'Airbnb of storage' creating network of micro-entrepreneurs
Stashbee is creating a network of micro-entrepreneurs by connecting people who need storage space with those who have it.
The London-based tech company is behind an online platform which lets users generate revenue from letting out unused storage space.
The platform automates the end-to-end booking process, allows users to pay online and provides an easy-to-use dashboard for guests and hosts to interact and manage bookings.
The firm recently raised nearly £1 million through equity crowdfunding website Seedrs.
Co-founder Anthony Paine said Stashbee crowdfunded because "we noticed our community was incredibly engaged with what we’re doing".
"Especially the host network, we realised we were creating micro entrepreneurs who were running mini storage businesses and using Stashbee to make money, from container storage to someone with a garage or warehouse," he added.
"It was an opportunity to let them participate in the business and we had great stories of hosts who reinvested all their Stashbee earnings into the project. We ended up with around 700 investors in a couple of weeks."
Paine and his co-founder David Mantle set up the company after Paine went through a breakup and needed somewhere to store his things at short notice.
"I'd never really thought about self storage as a concept because at no point had I had enough things to do it or needed somewhere to keep them," he said.
"Now we have lots of insights on why people use it – it's life events. It's not something you do for fun, it gets thrust upon you.
"We all go through rubbish times and that's something that’s been baked into the culture we've built and the way we deal with customers.
"We try to be human, whether it's a small business that needs a place to store tools or someone going through a divorce or a business that’s downsizing because of financial difficulty. They’re going through a rubbish time but still need storage."
The company website is automated, allowing users to make a request in a similar way to Airbnb, although Paine describes situations where the support team have rushed through requests of people in distress with their belongings stuck in a van and nowhere to store them.
The first side of the business is people wanting to easily rent their spare space, where Stashbee helps them list features, write up a description and choose pricing.
The other side is people looking for a space, where they can search by post code or feature. However, the real key is letting people send personalised messages because Paine quickly realised it's about connecting people.

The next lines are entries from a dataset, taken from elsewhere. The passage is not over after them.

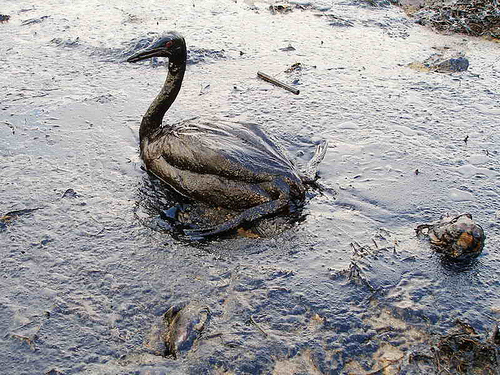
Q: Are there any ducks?
A: Yes, there is a duck.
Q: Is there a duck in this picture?
A: Yes, there is a duck.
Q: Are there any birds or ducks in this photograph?
A: Yes, there is a duck.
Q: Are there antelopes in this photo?
A: No, there are no antelopes.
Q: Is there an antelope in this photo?
A: No, there are no antelopes.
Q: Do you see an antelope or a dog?
A: No, there are no antelopes or dogs.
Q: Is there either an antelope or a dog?
A: No, there are no antelopes or dogs.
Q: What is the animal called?
A: The animal is a duck.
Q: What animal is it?
A: The animal is a duck.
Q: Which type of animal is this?
A: This is a duck.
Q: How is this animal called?
A: This is a duck.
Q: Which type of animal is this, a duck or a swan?
A: This is a duck.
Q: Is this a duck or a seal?
A: This is a duck.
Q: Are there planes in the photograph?
A: No, there are no planes.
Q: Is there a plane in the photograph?
A: No, there are no airplanes.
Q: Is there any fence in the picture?
A: No, there are no fences.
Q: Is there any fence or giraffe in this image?
A: No, there are no fences or giraffes.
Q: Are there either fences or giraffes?
A: No, there are no fences or giraffes.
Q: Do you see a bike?
A: No, there are no bikes.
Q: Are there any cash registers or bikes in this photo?
A: No, there are no bikes or cash registers.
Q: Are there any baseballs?
A: No, there are no baseballs.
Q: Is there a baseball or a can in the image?
A: No, there are no baseballs or cans.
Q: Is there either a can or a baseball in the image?
A: No, there are no baseballs or cans.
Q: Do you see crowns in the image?
A: No, there are no crowns.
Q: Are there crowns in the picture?
A: No, there are no crowns.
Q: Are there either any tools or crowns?
A: No, there are no crowns or tools.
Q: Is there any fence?
A: No, there are no fences.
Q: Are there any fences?
A: No, there are no fences.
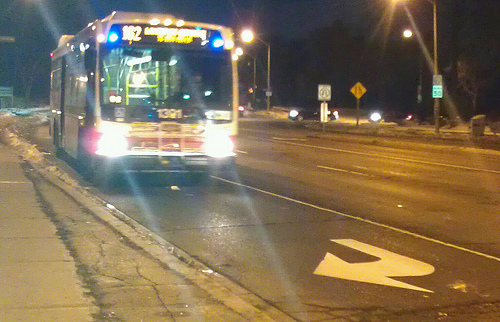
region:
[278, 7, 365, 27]
the sky is black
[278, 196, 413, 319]
the arrow sign on the ground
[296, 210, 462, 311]
the arrow is white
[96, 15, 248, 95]
the bus number is 162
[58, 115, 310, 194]
the lights are turned on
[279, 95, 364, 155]
the car is black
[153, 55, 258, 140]
the bus driver behind the wheel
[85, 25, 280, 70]
the lights are blue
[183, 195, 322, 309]
the street is gray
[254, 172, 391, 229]
the line is white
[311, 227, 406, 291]
white arrow on the road.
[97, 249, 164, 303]
cracks in the sidewalk.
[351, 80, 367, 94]
yellow sign on post.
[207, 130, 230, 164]
headlight on front of bus.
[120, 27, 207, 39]
screen on front of bus.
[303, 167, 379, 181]
white lines painted on the road.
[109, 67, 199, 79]
windshield on front of bus.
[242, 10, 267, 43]
street light on top of pole.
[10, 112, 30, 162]
snow on side of road.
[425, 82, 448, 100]
speed limit sign.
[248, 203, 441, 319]
turn arrow painted on road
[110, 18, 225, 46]
electric sign on bus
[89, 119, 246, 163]
headlights on front of bus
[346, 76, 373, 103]
lane merge road sign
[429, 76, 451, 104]
speed limit sign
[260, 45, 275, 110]
grey metal light pole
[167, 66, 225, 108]
Bus driver steering bus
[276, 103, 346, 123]
black car on road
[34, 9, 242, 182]
A passenger bus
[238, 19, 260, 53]
a large street light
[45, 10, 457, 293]
picture taken at night time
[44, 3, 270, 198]
white bus on street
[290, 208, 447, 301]
white arrow painted on street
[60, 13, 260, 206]
bus with headlights and safety lights on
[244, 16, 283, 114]
tall street lights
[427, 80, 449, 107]
speed limit sign attached to pole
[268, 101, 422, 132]
cars with their headlights on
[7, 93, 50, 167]
pile of white snow on the side of street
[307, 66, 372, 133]
two street signs on the side of the street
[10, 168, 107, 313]
side walk along street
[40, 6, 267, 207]
the bus is #1391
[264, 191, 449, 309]
turn arrow on the street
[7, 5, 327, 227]
this bus has two headlights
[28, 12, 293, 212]
red and white bus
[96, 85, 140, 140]
the bus is handicapped accessible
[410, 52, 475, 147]
speed limit is 50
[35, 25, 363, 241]
this is a night time scene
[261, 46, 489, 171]
the season is winter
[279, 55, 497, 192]
cars are getting off the freeway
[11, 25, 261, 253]
the bus is pulled up to the sidewalk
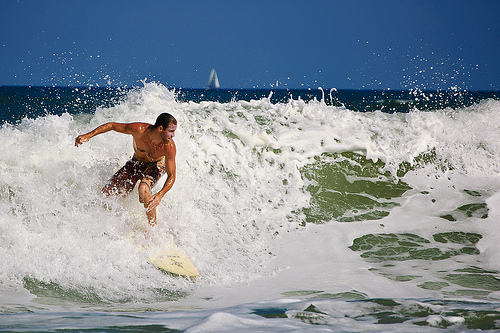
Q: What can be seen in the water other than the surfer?
A: Boat.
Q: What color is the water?
A: Green.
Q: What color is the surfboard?
A: Tan.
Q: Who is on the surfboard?
A: The man.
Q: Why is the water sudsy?
A: Waves.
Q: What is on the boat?
A: Sail.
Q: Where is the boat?
A: Behind the man.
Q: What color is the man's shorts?
A: Tan and black.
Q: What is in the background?
A: A clear blue sky above ocean.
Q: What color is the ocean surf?
A: Green and white.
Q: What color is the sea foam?
A: White.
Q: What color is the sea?
A: Green.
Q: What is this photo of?
A: A young man surfing in ocean.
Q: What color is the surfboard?
A: Tan.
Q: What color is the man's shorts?
A: Dark brown.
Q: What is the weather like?
A: Sunny.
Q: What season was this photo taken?
A: Summer.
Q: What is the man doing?
A: Surfing.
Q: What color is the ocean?
A: Green and white.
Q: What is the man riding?
A: A wave.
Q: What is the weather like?
A: Sunny.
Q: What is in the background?
A: Blue sky.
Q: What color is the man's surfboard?
A: Beige.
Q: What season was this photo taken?
A: Summer.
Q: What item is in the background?
A: A sailboat.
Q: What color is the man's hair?
A: Dark brown.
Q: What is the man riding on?
A: Surfboard.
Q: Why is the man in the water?
A: Surfing.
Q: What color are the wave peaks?
A: White.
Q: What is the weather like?
A: Clear.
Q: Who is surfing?
A: A man.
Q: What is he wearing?
A: Shorts.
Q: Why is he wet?
A: He is in the water.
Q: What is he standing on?
A: A surfboard.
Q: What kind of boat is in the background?
A: Sailboat.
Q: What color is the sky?
A: Blue.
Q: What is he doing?
A: Surfing.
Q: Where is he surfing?
A: In the water.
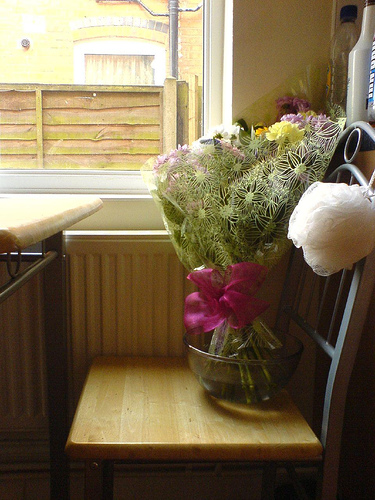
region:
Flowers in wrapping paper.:
[169, 104, 303, 343]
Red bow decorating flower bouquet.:
[141, 118, 277, 333]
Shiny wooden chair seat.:
[79, 345, 316, 453]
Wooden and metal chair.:
[72, 164, 369, 454]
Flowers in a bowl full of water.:
[185, 163, 318, 405]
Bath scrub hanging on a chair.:
[289, 180, 374, 276]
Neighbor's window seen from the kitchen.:
[1, 0, 191, 75]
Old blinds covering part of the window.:
[1, 81, 168, 173]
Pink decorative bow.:
[180, 260, 267, 325]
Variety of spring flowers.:
[155, 111, 336, 401]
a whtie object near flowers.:
[272, 173, 373, 282]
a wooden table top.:
[57, 346, 322, 456]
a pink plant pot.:
[183, 253, 325, 401]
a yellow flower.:
[245, 111, 315, 170]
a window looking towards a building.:
[0, 4, 204, 87]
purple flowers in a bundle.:
[275, 91, 343, 129]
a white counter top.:
[66, 179, 171, 236]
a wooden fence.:
[0, 79, 207, 172]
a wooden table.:
[0, 193, 108, 237]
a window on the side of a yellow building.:
[66, 38, 180, 79]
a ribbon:
[183, 264, 281, 340]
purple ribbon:
[183, 270, 252, 334]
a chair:
[316, 350, 363, 395]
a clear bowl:
[204, 355, 242, 371]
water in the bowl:
[218, 381, 251, 402]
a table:
[6, 195, 52, 227]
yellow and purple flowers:
[241, 111, 318, 144]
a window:
[45, 120, 152, 171]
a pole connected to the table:
[27, 324, 80, 392]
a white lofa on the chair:
[304, 187, 373, 248]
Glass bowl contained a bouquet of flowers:
[138, 70, 347, 411]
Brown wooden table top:
[3, 190, 116, 256]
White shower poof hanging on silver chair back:
[289, 115, 373, 488]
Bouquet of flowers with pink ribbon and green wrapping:
[145, 81, 349, 400]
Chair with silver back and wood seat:
[62, 121, 372, 487]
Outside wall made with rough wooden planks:
[3, 71, 199, 171]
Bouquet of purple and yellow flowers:
[139, 78, 342, 413]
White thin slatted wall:
[7, 227, 345, 452]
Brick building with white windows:
[11, 7, 200, 82]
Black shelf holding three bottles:
[307, 5, 373, 150]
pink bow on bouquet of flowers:
[176, 256, 285, 341]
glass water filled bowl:
[182, 319, 308, 408]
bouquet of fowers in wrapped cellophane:
[145, 62, 353, 413]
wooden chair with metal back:
[64, 77, 372, 497]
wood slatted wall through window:
[1, 76, 191, 175]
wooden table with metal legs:
[0, 184, 78, 497]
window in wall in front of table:
[0, 1, 218, 193]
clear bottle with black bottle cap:
[324, 2, 365, 117]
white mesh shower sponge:
[286, 157, 373, 274]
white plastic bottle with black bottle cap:
[343, 0, 374, 130]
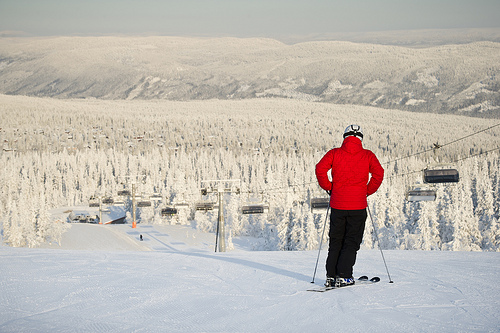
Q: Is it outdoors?
A: Yes, it is outdoors.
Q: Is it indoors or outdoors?
A: It is outdoors.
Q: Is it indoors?
A: No, it is outdoors.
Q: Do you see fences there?
A: No, there are no fences.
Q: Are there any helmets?
A: Yes, there is a helmet.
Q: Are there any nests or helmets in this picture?
A: Yes, there is a helmet.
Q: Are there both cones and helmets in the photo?
A: Yes, there are both a helmet and a cone.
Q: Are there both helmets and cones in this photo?
A: Yes, there are both a helmet and a cone.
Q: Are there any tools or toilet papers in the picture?
A: No, there are no tools or toilet papers.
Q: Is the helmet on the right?
A: Yes, the helmet is on the right of the image.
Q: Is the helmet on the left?
A: No, the helmet is on the right of the image.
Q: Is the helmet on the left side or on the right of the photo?
A: The helmet is on the right of the image.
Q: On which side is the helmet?
A: The helmet is on the right of the image.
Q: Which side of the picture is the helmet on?
A: The helmet is on the right of the image.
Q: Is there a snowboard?
A: No, there are no snowboards.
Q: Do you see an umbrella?
A: No, there are no umbrellas.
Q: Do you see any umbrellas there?
A: No, there are no umbrellas.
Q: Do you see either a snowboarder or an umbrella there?
A: No, there are no umbrellas or snowboarders.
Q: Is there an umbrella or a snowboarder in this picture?
A: No, there are no umbrellas or snowboarders.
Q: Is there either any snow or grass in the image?
A: Yes, there is snow.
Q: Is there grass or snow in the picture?
A: Yes, there is snow.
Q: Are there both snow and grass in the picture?
A: No, there is snow but no grass.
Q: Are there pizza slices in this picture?
A: No, there are no pizza slices.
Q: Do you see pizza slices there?
A: No, there are no pizza slices.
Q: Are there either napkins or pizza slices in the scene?
A: No, there are no pizza slices or napkins.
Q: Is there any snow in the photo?
A: Yes, there is snow.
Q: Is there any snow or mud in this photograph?
A: Yes, there is snow.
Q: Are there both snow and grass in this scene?
A: No, there is snow but no grass.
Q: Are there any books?
A: No, there are no books.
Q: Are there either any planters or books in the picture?
A: No, there are no books or planters.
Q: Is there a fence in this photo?
A: No, there are no fences.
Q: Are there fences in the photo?
A: No, there are no fences.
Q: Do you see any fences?
A: No, there are no fences.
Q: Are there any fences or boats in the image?
A: No, there are no fences or boats.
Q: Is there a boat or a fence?
A: No, there are no fences or boats.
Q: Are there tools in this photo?
A: No, there are no tools.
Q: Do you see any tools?
A: No, there are no tools.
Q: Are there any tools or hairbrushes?
A: No, there are no tools or hairbrushes.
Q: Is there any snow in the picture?
A: Yes, there is snow.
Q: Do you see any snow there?
A: Yes, there is snow.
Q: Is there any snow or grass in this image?
A: Yes, there is snow.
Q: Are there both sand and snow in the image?
A: No, there is snow but no sand.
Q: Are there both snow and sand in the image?
A: No, there is snow but no sand.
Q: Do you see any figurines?
A: No, there are no figurines.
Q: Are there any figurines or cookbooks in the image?
A: No, there are no figurines or cookbooks.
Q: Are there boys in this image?
A: No, there are no boys.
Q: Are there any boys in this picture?
A: No, there are no boys.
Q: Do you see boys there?
A: No, there are no boys.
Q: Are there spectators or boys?
A: No, there are no boys or spectators.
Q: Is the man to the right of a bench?
A: No, the man is to the left of a bench.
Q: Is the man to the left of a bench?
A: Yes, the man is to the left of a bench.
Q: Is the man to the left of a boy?
A: No, the man is to the left of a bench.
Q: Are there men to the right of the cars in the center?
A: Yes, there is a man to the right of the cars.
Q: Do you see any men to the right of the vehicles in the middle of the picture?
A: Yes, there is a man to the right of the cars.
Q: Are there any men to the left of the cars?
A: No, the man is to the right of the cars.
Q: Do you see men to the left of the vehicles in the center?
A: No, the man is to the right of the cars.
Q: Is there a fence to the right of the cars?
A: No, there is a man to the right of the cars.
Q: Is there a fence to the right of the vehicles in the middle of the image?
A: No, there is a man to the right of the cars.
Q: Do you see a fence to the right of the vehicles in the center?
A: No, there is a man to the right of the cars.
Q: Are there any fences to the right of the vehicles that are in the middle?
A: No, there is a man to the right of the cars.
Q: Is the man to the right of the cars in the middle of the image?
A: Yes, the man is to the right of the cars.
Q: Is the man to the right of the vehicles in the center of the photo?
A: Yes, the man is to the right of the cars.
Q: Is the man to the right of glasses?
A: No, the man is to the right of the cars.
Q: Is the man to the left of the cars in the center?
A: No, the man is to the right of the cars.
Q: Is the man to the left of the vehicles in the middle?
A: No, the man is to the right of the cars.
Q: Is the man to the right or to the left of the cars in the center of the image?
A: The man is to the right of the cars.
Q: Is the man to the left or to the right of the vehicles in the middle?
A: The man is to the right of the cars.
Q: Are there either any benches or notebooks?
A: Yes, there is a bench.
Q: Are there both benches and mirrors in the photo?
A: No, there is a bench but no mirrors.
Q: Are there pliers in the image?
A: No, there are no pliers.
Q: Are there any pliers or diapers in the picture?
A: No, there are no pliers or diapers.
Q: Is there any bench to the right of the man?
A: Yes, there is a bench to the right of the man.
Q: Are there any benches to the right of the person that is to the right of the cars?
A: Yes, there is a bench to the right of the man.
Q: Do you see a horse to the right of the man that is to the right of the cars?
A: No, there is a bench to the right of the man.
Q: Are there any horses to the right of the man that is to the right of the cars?
A: No, there is a bench to the right of the man.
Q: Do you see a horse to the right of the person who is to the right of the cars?
A: No, there is a bench to the right of the man.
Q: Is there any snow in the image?
A: Yes, there is snow.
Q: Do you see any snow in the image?
A: Yes, there is snow.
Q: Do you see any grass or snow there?
A: Yes, there is snow.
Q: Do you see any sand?
A: No, there is no sand.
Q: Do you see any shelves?
A: No, there are no shelves.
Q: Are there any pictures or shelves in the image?
A: No, there are no shelves or pictures.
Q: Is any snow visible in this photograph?
A: Yes, there is snow.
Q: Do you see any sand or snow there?
A: Yes, there is snow.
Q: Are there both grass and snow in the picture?
A: No, there is snow but no grass.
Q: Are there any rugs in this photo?
A: No, there are no rugs.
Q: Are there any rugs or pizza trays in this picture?
A: No, there are no rugs or pizza trays.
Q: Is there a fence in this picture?
A: No, there are no fences.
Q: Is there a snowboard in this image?
A: No, there are no snowboards.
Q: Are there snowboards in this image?
A: No, there are no snowboards.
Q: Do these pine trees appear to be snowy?
A: Yes, the pine trees are snowy.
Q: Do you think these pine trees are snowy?
A: Yes, the pine trees are snowy.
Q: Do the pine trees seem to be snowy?
A: Yes, the pine trees are snowy.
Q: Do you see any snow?
A: Yes, there is snow.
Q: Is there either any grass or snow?
A: Yes, there is snow.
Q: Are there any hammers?
A: No, there are no hammers.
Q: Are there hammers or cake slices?
A: No, there are no hammers or cake slices.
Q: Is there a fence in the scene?
A: No, there are no fences.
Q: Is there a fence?
A: No, there are no fences.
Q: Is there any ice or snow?
A: Yes, there is snow.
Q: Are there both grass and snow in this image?
A: No, there is snow but no grass.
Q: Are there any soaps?
A: No, there are no soaps.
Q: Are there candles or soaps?
A: No, there are no soaps or candles.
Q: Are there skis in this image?
A: Yes, there are skis.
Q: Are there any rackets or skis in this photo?
A: Yes, there are skis.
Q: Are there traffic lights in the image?
A: No, there are no traffic lights.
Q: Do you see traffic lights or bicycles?
A: No, there are no traffic lights or bicycles.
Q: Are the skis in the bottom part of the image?
A: Yes, the skis are in the bottom of the image.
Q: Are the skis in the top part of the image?
A: No, the skis are in the bottom of the image.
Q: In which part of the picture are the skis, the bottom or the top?
A: The skis are in the bottom of the image.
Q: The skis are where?
A: The skis are in the snow.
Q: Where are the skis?
A: The skis are in the snow.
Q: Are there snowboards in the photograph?
A: No, there are no snowboards.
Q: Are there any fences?
A: No, there are no fences.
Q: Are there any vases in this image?
A: No, there are no vases.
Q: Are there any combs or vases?
A: No, there are no vases or combs.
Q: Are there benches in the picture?
A: Yes, there is a bench.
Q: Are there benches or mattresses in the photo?
A: Yes, there is a bench.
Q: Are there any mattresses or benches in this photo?
A: Yes, there is a bench.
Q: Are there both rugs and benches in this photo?
A: No, there is a bench but no rugs.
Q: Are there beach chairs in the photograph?
A: No, there are no beach chairs.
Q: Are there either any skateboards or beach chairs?
A: No, there are no beach chairs or skateboards.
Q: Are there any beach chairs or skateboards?
A: No, there are no beach chairs or skateboards.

“We encourage people to tell the owners about themselves and what they want to use the space for,” he said.
"We get people to interact and up until a certain point either party can back out because ultimately it's a gut feeling. Looking at other marketplaces, we had an opportunity to be more thorough on trust."
Not leaving it to gut feeling alone, a more 'belt and braces' approach also means both parties in the transaction are ID checked, sign off on an inventory, and Stashbee provides insurance.
"One thing that’s become clearer over time is that we’re not just building a consumer to consumer business – it’s not just someone with a few boxes storing them in a garage," said Paine.
"More businesses are using it as a platform for things like monetising their warehouse. We've become 'the platform' for storage, as opposed to just 'a peer-to-peer platform' for storage."